» **What you will do**
Rewrite the part of the party congress transcript starting at "F1032000 Havana Television" and ending at "in our country.", with "Comrade" put in place of "Commander".

» **Quoted passage**
____
Latin American Network Information Center - LANIC


F1032000 Havana Television Service in Spanish 0005 GMT 1 Dec 86

[Exchange between Fidel Castro, first secretary of the Communist Party of
Cuba, and a delegate to the deferred final session of the party's third
congress at Havana's Palace of Conventions on 30 November]

[Text] [Suarez] My name is Reynaldo Suarez, first party secretary in Union
de Reyes. Commander, the topic I would like to discuss is party work which
in a way is linked to all that we have been talking about. We cannot leave
out the party's deficient work in all this. Before taking up this topic, I
would like to bring up something that you mentioned earlier. Also, in your
most recent speeches you have spoken about services in our country.

In all this rectification process in which the party has moved away from
the bureaucracy of meetings and the [word indistinct] to the
administration, we have not had to come into contact [vincular] further
with the workers or take part in assemblies of production with our groups.
What has not been mentioned yet? As we were explaining some days ago to the
comrades at the municipal plenum of the Central Organization of Cuban Trade
Unions -- and were we to ask the delegates here -- very few would know what
the real wages of a worker are. This is because our workers have a false
concept, no appreciation when it comes to realize, to evaluate the benefits
they receive from our revolution along with the nominal salary they get
each month. We had to go talk to three workers because their norm in iron
cutting [partidur de hierro] was raised from 9 to 13 tons. We spent 2 hours
talking to them because when we checked we found out that they were earning
350 pesos. This was a management error, first of all, because the norm was
not changed when technical conditions were. It was also deficient work by
the party because it did not demalid that management do it. When we began
to talk to them, they were unable to understand why they had to go from 9
to 13 tons. In addition, when we started talking with them and got the
information out of them, they were overfulfilling in 16 and 18 hours
[corrects himself] 16 and 18 tons. They began to understand what the
problem was.

We kept talking and found out that we had come from the same place and
grown up barefooted under capitalism. We had to remind them of the hunger
we experienced under capitalism. I want you to know that if the party has
had deficiencies in anything, it is that a percentage of our working class
has lost sight of the hunger it suffered under capitalism in this
rectification process. We have to undertake a hard ideological battle. We
asked the comrades: Tell me how much you pay pay to go to the polyclinic.
How much do you pay to send your son to school? How much do you pay at the
child care center? We pay 200 pesos for a funeral service in our
municipality. Under capitalism, we used to say that the death of a relative
was sad but the funeral bill was sadder. we had to go into hock. I was a
kid but I have not forgotten the misery of capitalism. We have talked a
great deal about labor discipline, but capitalism at least taught men to
work out of need. I feel that if there was anything that we lost in this
battle over these past years, it has been the open discussion with the men
about what their role and obligation are in the socialist society. Our
society has given them benefits. Today, the living standard of our people
is unquestionably superior to that under capitalism.

[Castro] You have raised some very interesting issues. I believe that some
of your arguments in speaking to the workers, when you asked what society
gave them aside from their wages, could be supported with a lot more cases.
____
» **Input data**
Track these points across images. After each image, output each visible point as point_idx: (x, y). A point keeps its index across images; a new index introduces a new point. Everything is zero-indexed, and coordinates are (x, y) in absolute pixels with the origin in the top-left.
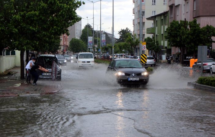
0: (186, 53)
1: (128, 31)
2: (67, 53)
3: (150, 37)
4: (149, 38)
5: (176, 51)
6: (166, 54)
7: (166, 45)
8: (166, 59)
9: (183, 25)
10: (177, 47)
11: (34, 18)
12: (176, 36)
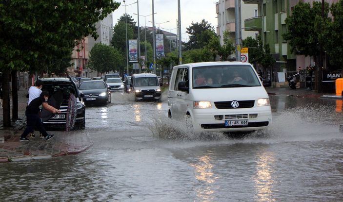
____
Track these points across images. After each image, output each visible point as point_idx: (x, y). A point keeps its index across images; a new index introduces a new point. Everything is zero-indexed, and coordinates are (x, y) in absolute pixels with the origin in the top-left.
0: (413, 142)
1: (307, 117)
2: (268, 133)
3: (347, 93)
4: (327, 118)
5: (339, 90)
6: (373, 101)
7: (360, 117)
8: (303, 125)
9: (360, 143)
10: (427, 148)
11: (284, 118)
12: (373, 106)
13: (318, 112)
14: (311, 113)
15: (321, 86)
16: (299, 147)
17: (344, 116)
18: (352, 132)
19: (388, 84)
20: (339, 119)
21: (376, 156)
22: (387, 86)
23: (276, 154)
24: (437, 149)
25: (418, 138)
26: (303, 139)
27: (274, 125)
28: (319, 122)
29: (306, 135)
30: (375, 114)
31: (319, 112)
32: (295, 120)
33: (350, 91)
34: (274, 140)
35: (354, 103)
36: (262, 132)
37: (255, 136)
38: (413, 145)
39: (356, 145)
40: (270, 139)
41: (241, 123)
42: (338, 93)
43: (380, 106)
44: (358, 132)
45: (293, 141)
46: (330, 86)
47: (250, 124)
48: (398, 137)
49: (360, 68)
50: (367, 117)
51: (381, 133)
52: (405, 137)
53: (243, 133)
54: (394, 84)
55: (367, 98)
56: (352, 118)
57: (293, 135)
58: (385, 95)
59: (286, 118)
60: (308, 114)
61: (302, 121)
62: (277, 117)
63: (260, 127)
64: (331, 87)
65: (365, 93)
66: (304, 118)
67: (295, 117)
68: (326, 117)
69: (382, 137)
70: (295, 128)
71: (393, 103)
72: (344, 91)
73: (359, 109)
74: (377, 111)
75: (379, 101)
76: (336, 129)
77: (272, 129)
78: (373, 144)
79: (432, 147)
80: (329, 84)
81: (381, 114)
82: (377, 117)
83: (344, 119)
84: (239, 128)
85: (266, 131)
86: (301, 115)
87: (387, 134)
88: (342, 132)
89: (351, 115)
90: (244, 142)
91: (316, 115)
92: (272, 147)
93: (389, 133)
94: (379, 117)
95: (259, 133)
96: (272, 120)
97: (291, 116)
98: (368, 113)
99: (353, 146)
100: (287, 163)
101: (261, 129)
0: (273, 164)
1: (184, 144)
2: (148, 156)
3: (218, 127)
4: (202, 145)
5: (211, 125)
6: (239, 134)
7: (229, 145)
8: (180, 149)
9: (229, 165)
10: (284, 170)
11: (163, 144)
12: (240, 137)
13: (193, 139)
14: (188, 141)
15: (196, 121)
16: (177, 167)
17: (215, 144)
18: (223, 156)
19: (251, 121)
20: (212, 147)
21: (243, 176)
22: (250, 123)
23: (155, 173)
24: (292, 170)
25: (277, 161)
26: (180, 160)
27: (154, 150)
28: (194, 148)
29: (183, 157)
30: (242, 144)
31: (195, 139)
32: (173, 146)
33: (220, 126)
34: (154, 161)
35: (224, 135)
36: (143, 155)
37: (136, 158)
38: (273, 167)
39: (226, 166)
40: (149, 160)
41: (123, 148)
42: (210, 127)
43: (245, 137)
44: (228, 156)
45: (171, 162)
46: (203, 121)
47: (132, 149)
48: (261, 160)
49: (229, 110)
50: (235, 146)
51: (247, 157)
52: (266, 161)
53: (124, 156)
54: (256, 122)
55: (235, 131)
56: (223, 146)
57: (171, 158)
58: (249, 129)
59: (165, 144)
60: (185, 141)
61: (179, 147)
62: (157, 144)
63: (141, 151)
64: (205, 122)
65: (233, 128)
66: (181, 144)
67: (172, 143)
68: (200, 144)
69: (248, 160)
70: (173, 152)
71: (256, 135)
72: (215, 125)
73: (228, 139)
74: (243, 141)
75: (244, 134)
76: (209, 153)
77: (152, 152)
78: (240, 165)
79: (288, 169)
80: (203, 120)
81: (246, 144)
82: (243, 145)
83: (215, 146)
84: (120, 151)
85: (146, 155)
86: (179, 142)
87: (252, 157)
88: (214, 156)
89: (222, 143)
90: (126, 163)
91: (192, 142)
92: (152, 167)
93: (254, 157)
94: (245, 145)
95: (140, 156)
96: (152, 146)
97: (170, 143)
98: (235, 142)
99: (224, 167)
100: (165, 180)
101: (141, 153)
____
» **Output below**
F1032000 Havana Television Service in Spanish 0005 GMT 1 Dec 86

[Exchange between Fidel Castro, first secretary of the Communist Party of
Cuba, and a delegate to the deferred final session of the party's third
congress at Havana's Palace of Conventions on 30 November]

[Text] [Suarez] My name is Reynaldo Suarez, first party secretary in Union
de Reyes. Comrade, the topic I would like to discuss is party work which
in a way is linked to all that we have been talking about. We cannot leave
out the party's deficient work in all this. Before taking up this topic, I
would like to bring up something that you mentioned earlier. Also, in your
most recent speeches you have spoken about services in our country.